Robert Pattinson’s post-Twilight career choices seem designed mostly to scare off as many Edward Cullen fans as possible. First there was David Cronenberg’s inaccessible Cosmopolis, and now we have The Rover, the second film from Animal Kingdom director David Michôd. After the promise of that debut, The Rover winds up being a bit of a letdown, and it’s clearly the work of a filmmaker still trying to find out what he’s trying to say. Ultimately this one doesn’t say a whole lot, but it does a great job of creating a violent, unpleasant atmosphere. There are moments that are beautifully shot and edited, but they wind up feeling empty just because the film as a whole is a little too empty for its own good. There’s not too much of a plot here—Guy Pearce and Pattinson drive across post-apocalyptic Australia in search of the former’s car—and it never really gives you a reason to become invested in their journey until the final shot. It’s an effective final twist of the knife, and yet it doesn’t make up for preceding 100 minutes in which the audience was doing a lot of watching and grimacing, but not a whole lot of caring.

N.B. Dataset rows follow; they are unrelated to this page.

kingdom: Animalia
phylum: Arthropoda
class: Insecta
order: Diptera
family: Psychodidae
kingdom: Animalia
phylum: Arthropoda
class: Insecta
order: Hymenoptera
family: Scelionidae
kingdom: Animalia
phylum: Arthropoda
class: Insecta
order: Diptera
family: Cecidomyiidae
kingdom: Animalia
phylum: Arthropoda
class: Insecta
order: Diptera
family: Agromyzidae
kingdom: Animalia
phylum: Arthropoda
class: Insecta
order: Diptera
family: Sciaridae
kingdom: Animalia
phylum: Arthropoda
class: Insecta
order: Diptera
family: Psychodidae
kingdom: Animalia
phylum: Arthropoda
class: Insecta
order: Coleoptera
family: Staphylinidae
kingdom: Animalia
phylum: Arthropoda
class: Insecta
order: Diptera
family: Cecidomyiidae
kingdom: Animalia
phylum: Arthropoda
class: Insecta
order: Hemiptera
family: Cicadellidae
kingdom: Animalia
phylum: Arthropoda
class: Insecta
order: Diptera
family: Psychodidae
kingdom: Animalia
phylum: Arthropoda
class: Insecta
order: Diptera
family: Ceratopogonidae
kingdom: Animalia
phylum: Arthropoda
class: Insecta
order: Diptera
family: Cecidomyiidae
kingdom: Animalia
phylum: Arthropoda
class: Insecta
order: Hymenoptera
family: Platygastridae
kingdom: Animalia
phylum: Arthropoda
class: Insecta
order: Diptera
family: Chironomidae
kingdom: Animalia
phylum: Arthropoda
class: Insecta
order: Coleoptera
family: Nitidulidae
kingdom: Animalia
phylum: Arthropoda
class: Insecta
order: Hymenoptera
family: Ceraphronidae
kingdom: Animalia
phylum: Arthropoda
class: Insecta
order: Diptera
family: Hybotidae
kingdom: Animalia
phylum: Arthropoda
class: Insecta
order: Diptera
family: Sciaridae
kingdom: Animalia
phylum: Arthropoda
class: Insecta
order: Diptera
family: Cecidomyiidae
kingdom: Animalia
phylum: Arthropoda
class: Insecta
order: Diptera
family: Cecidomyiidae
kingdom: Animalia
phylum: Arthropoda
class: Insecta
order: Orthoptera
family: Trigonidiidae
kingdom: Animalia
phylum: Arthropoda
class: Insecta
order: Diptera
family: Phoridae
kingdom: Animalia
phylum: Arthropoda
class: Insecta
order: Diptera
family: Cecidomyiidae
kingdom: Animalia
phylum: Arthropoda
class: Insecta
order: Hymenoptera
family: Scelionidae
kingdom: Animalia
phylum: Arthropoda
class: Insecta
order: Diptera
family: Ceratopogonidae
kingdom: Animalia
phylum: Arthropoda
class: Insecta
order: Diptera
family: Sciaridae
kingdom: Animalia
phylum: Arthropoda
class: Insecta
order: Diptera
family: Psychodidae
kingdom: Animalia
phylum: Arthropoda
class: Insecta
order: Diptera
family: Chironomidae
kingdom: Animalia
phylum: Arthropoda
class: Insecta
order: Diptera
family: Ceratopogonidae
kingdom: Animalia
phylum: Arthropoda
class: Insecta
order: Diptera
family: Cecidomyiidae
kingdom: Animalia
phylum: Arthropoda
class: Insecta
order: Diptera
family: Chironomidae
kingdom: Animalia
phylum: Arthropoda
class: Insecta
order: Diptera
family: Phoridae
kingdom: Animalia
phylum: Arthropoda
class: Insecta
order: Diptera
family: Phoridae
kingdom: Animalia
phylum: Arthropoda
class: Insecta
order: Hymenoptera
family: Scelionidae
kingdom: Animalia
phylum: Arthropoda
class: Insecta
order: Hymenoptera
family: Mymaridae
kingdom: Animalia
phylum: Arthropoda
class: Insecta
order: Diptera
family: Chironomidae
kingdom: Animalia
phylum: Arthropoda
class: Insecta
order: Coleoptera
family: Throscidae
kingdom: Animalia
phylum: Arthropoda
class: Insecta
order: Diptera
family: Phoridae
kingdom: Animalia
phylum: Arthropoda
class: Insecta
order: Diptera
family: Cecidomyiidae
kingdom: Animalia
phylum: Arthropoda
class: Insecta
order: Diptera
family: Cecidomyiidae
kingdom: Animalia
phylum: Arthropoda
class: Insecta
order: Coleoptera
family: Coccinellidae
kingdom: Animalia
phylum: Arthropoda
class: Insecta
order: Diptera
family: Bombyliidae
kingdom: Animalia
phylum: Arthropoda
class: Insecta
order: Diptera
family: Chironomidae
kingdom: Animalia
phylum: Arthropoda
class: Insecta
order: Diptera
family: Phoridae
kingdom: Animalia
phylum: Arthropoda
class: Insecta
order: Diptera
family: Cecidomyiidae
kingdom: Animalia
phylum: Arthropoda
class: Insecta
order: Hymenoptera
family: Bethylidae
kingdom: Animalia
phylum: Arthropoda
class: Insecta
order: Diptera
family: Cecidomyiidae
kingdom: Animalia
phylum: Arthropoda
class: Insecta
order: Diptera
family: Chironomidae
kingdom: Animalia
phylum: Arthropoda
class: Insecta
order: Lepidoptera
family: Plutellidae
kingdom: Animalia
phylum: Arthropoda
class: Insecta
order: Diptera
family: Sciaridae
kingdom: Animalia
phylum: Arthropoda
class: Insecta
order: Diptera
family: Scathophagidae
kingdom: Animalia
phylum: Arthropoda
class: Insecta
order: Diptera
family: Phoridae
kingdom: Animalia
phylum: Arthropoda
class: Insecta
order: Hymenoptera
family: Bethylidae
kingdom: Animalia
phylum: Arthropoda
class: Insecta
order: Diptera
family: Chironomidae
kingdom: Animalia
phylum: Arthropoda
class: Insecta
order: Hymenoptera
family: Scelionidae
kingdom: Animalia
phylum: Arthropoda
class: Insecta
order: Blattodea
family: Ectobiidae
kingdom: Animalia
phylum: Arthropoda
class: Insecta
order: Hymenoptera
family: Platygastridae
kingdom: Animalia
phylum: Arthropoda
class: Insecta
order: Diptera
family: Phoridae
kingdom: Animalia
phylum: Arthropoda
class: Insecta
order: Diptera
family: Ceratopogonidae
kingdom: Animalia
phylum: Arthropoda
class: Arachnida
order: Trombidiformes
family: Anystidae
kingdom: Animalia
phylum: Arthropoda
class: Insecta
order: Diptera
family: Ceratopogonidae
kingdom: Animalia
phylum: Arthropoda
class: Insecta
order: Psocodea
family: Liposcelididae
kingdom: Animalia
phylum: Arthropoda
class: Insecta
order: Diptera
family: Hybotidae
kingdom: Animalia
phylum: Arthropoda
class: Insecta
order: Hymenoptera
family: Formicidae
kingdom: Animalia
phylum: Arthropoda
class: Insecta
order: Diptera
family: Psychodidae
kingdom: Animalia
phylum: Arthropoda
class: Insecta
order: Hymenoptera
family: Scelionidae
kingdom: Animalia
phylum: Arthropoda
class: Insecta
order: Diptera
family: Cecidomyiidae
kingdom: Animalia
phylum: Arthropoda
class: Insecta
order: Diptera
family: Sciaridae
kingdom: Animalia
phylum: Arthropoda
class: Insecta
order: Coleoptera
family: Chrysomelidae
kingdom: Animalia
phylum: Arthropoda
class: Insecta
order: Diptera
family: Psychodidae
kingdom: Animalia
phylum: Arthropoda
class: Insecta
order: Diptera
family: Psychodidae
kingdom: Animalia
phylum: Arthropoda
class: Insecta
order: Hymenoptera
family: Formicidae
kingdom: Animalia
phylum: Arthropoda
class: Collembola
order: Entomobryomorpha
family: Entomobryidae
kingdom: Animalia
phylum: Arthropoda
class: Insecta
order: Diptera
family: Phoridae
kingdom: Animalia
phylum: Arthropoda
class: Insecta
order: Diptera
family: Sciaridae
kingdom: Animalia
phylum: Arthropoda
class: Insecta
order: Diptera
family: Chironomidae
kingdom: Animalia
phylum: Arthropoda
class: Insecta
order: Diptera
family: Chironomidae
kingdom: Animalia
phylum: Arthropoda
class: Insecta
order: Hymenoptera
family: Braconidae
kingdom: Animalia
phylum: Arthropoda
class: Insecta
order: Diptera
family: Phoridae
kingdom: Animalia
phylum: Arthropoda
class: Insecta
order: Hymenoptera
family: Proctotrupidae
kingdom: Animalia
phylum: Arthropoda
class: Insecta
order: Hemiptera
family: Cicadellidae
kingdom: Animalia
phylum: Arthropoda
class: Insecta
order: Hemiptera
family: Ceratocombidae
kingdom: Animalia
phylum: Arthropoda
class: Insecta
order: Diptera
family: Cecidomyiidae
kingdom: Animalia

Screen Shot 2014-06-29 at 6.41.37 PMObvious Child (2014)
Dir: Gillian Robespierre

Gillian Robespierre’s Obvious Child is the kind of movie that lives and dies based on the central performance, and luckily Jenny Slate (Kroll Show, Saturday Night Live) is able to take a rather predictable plot and give it a recognizable human center. She plays comedian Donna Stern, who, in the wake of a breakup, winds up having a one-night stand that results in an unwanted pregnancy. She quickly decides on an abortion, and the film follows her as she deals with the days leading up to the operation, her family, and the fellow who unknowingly knocked her up (Jake Lacy). Obvious Child is not a particularly hilarious or memorable film, but it is a very effective one, and the final scene moved me in ways I didn’t think was possible based on all that came before. It’s one of those films that works well enough on its own, but also promises great things to come for all involved.

MISCELLANEOUS

Screen Shot 2014-06-29 at 6.42.16 PMA Hard Day’s Night (1964)
Dir: Richard Lester

A Hard Day’s Night is one of those movies that could not have worked with anybody else at any other time, and I’m not sure it’s something anyone else would get away with if they were to give it a try today. This is a film that almost accidentally has become one of the most well-regarded musical films of all time, and that’s odd considering the project’s obvious commercial motivations and the vérité-ish black-and-white cinematography. It’s one of those movies that feels as though everyone involved is getting away with something, and thus the audience feels as though they’re in on it. It’s an infectious, exuberant film that may not be as fresh as it was when it was initially released, but it still feels wholly unique. It’s not only a movie about a day in the life of one of the biggest bands ever, but it’s also about the idea of that level of fame, showing how the band navigates from enclosed space to enclosed space in an attempt to avoid public detection. And then there are the wonderful musical numbers, which work because, well, they’re playing Beatles music. Even in 2014, A Hard Day’s Night is joyful in ways that few films could ever imagine.